3月4日(土)東京・紀伊國屋サザンシアターにて『七人のおたく cult seven THE STAGE』が開幕した。
本作は、一色伸幸の「七人のおたく cult seven」を原作に、モラル・池亀三太が脚本、元吉庸泰が演出を手掛ける。2.5ジゲン!!では、初日直前に行われた開幕会見とゲネプロ(公開通し稽古)をレポートする。
ミリタリーおたくの星亨(演:栗山航)は、隣に住んでいるティナ(演:石田千穂(STU48))とその子ども・喜一を助けるため、自身と同じ「おたく」を集めて作戦を練ろうとしていた。声を掛けたのは、格闘技おたく・近藤みのる(演:林翔太)、パソコンおたく・田川孝(演:校條拳太朗)、無線おたく・水上令子(演:諸橋沙夏)、アイドル&車改造おたく・国城春夫(演:矢部昌暉)、そして田川が連れてきた美女・湯川りさ(演:藤岡沙也香)。

課題の内容: 上の舞台『七人のおたく』の記事のうち、「ミリタリーおたくの星亨(演:栗山航)は、」という語句を含むところから始め、「湯川りさ(演:藤岡沙也香)。」で終わる部分を一字も変えずに出力してください。

[記録]

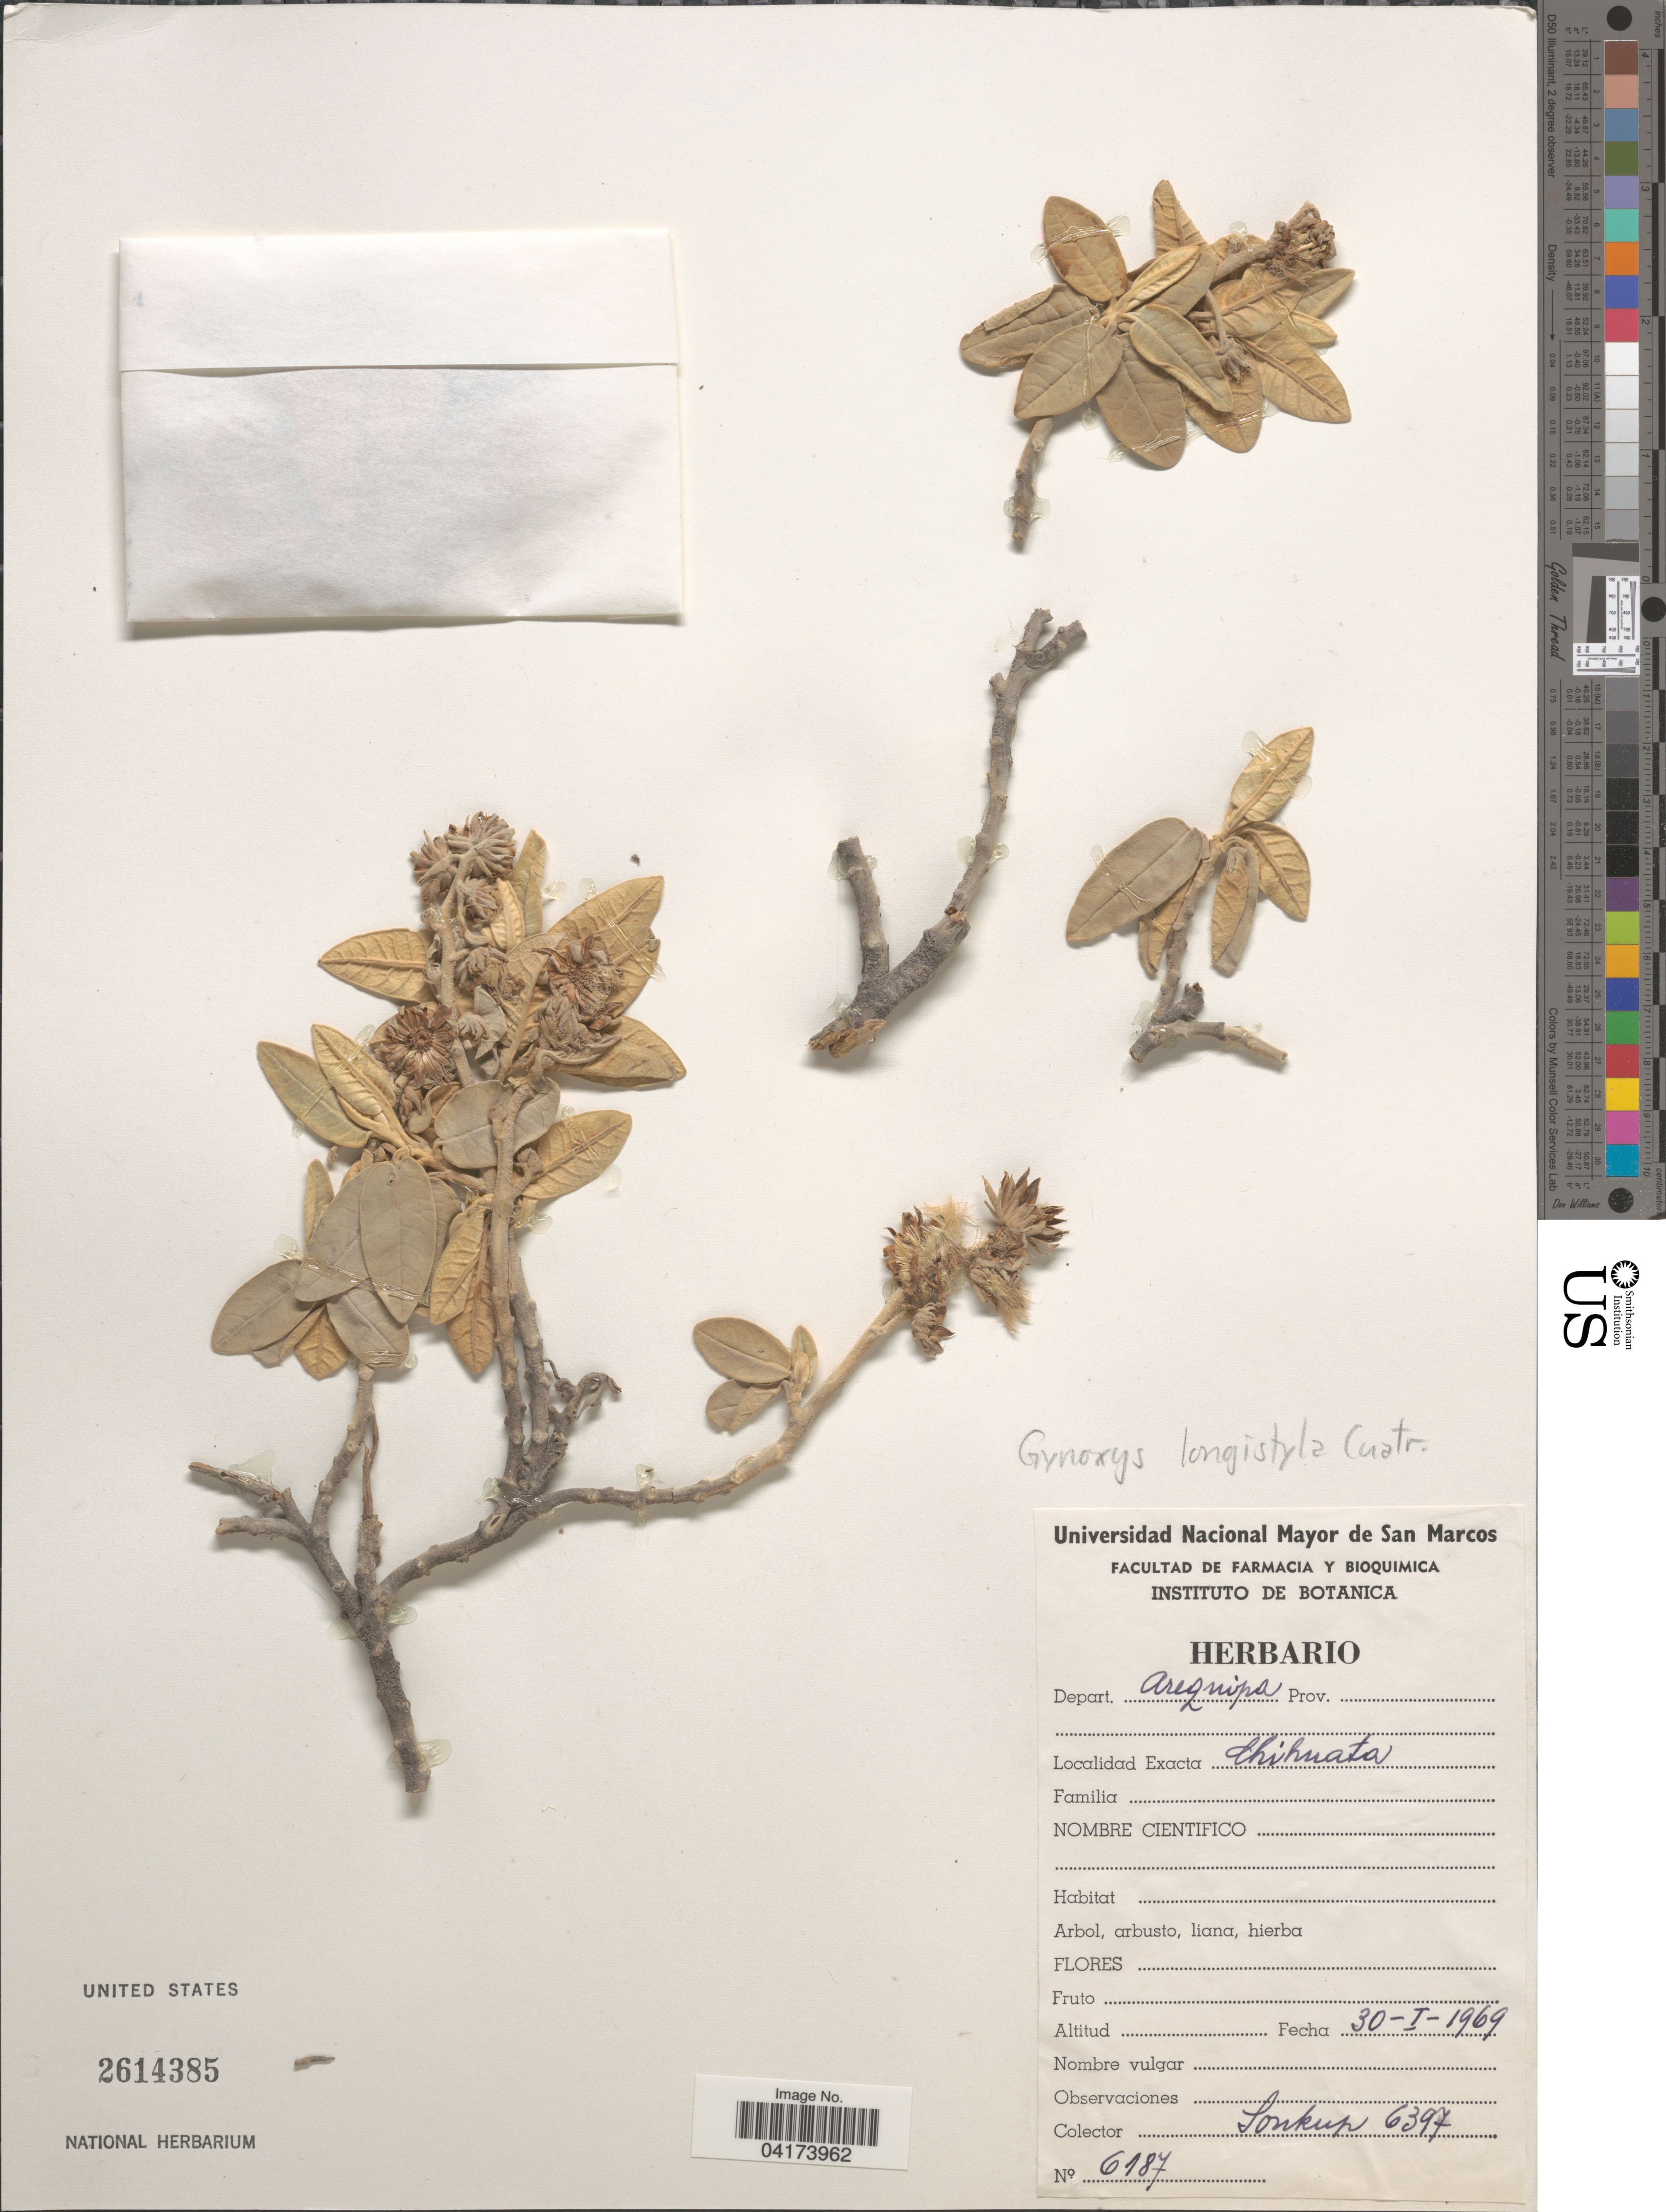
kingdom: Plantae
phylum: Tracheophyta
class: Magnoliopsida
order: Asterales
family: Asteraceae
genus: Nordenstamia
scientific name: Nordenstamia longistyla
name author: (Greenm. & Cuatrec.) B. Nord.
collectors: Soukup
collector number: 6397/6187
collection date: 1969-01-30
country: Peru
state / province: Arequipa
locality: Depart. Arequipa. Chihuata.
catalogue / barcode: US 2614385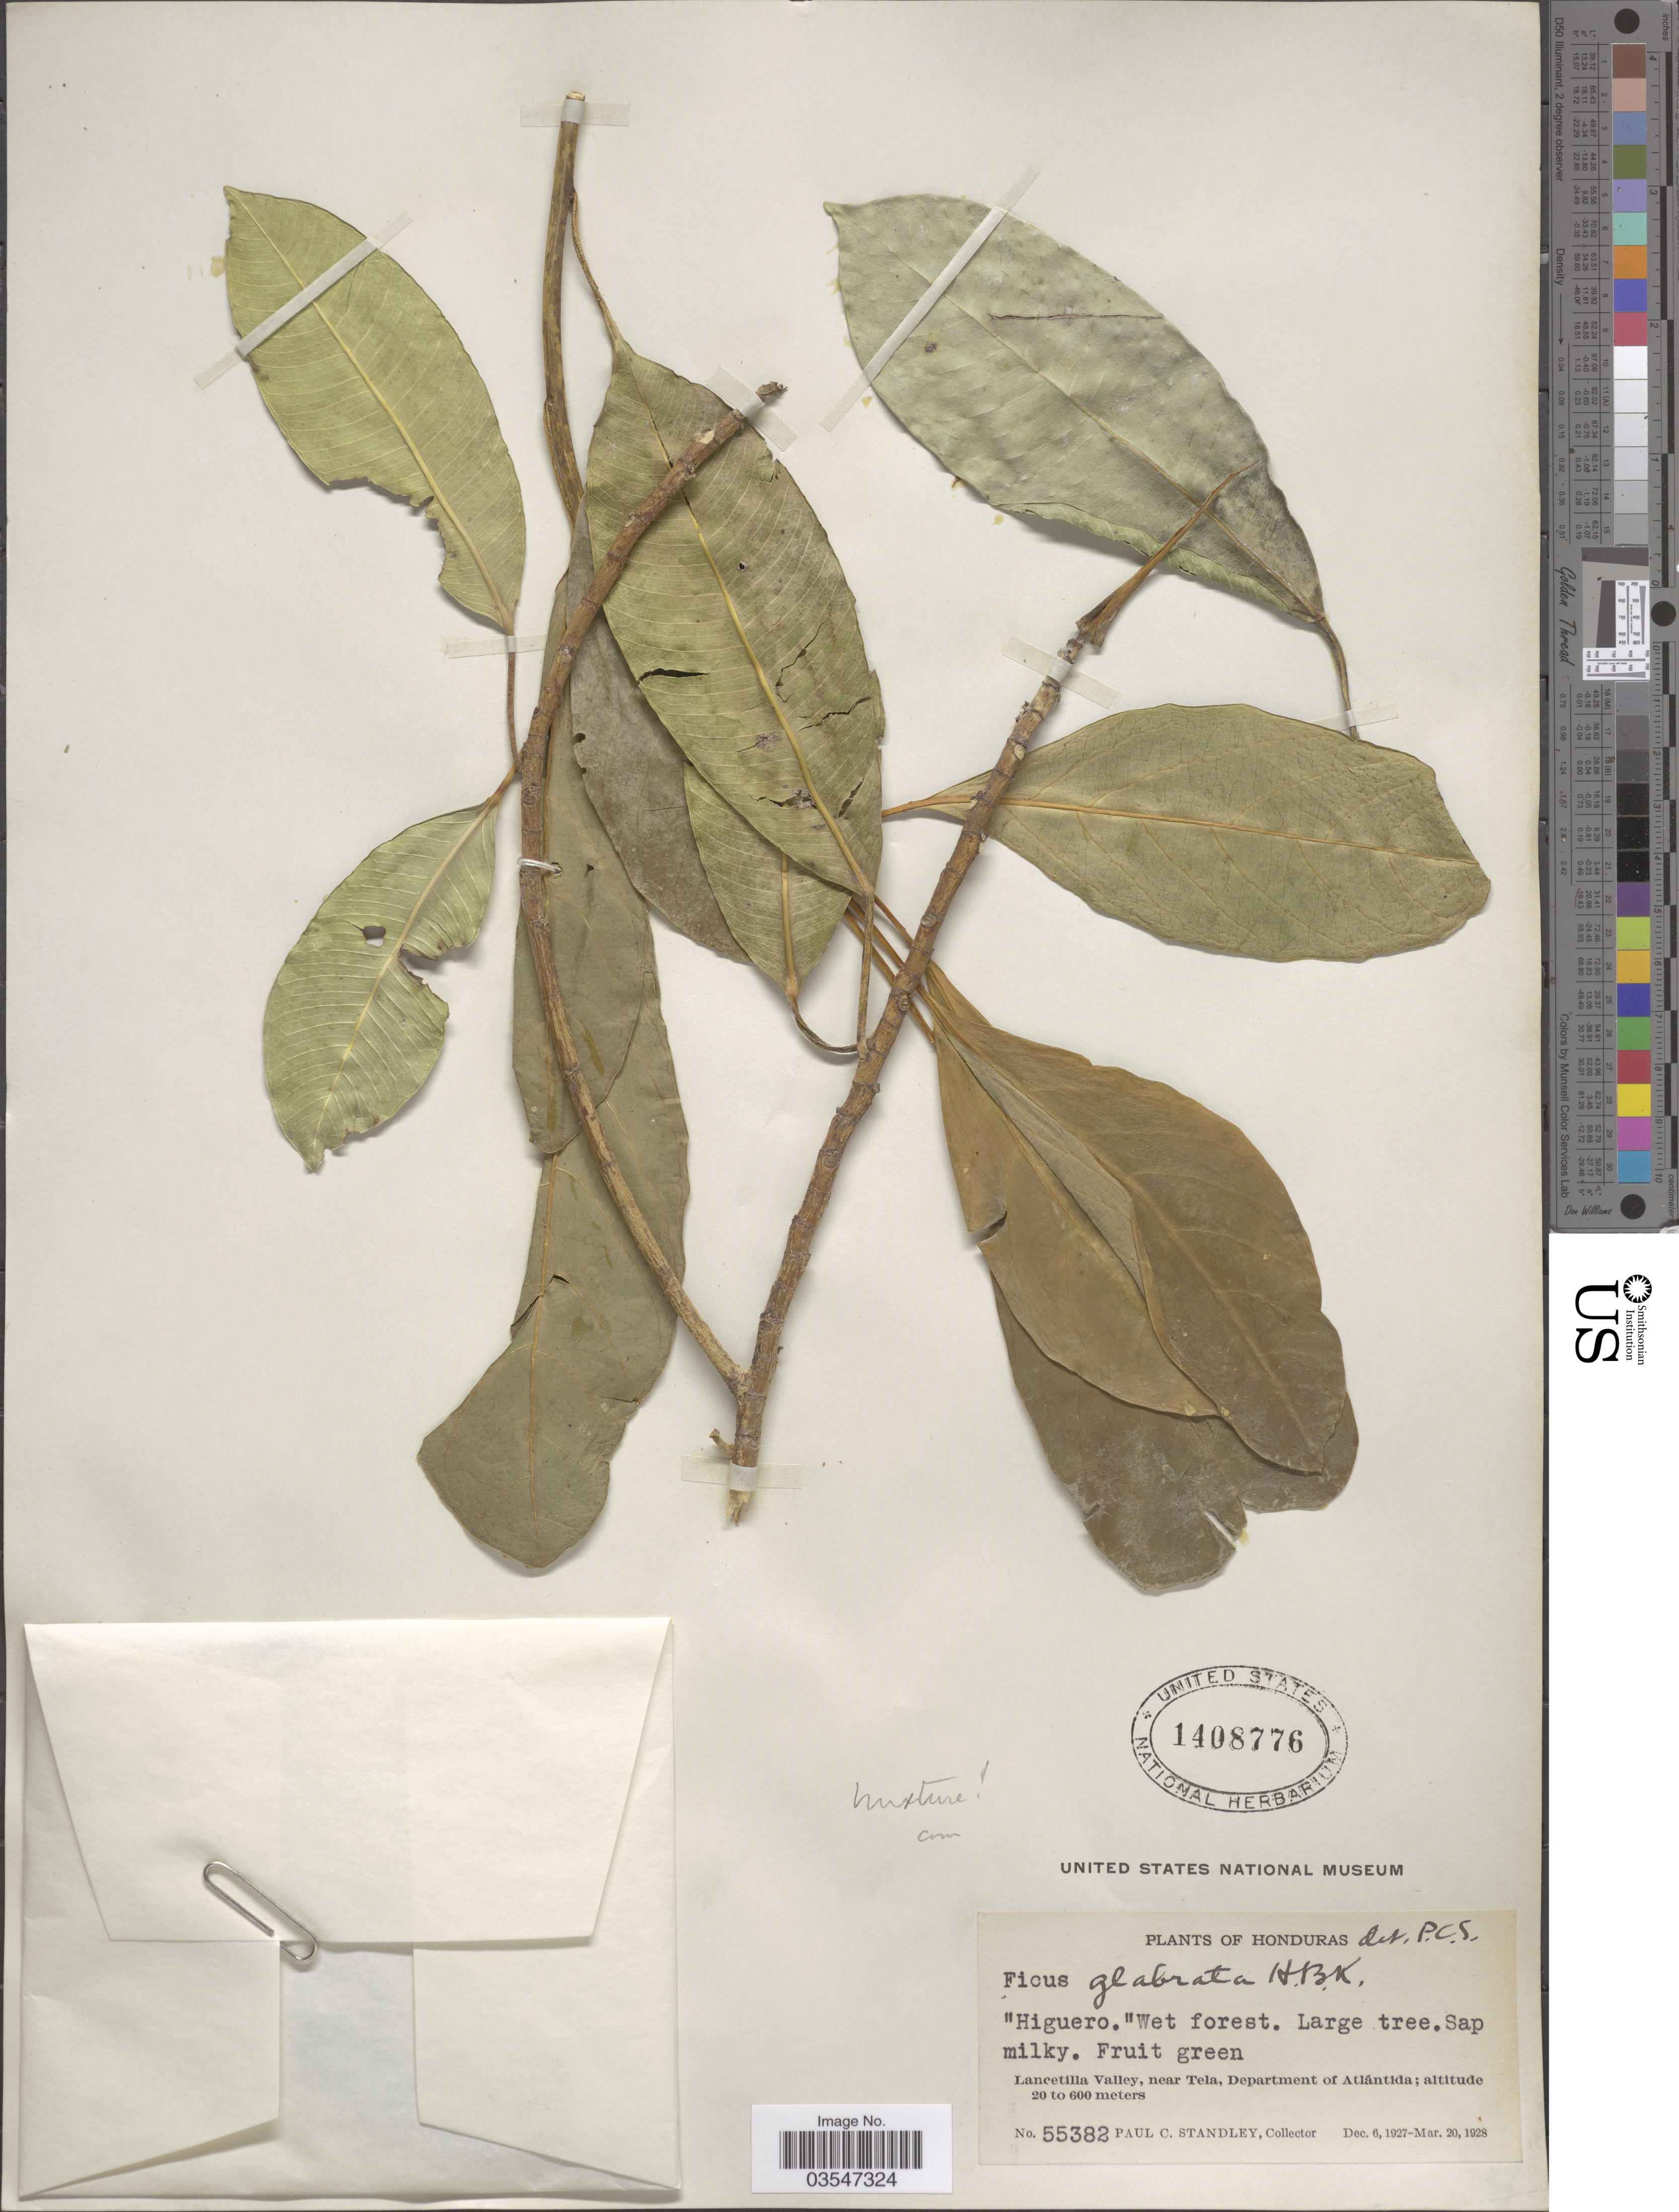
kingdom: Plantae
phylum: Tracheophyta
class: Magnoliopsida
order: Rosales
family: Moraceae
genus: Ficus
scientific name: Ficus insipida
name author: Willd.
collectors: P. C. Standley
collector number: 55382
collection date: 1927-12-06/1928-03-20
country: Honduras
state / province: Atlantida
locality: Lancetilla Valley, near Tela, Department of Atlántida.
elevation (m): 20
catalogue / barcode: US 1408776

問題の解答:
ミリタリーおたくの星亨(演:栗山航)は、隣に住んでいるティナ(演:石田千穂(STU48))とその子ども・喜一を助けるため、自身と同じ「おたく」を集めて作戦を練ろうとしていた。声を掛けたのは、格闘技おたく・近藤みのる(演:林翔太)、パソコンおたく・田川孝(演:校條拳太朗)、無線おたく・水上令子(演:諸橋沙夏)、アイドル&車改造おたく・国城春夫(演:矢部昌暉)、そして田川が連れてきた美女・湯川りさ(演:藤岡沙也香)。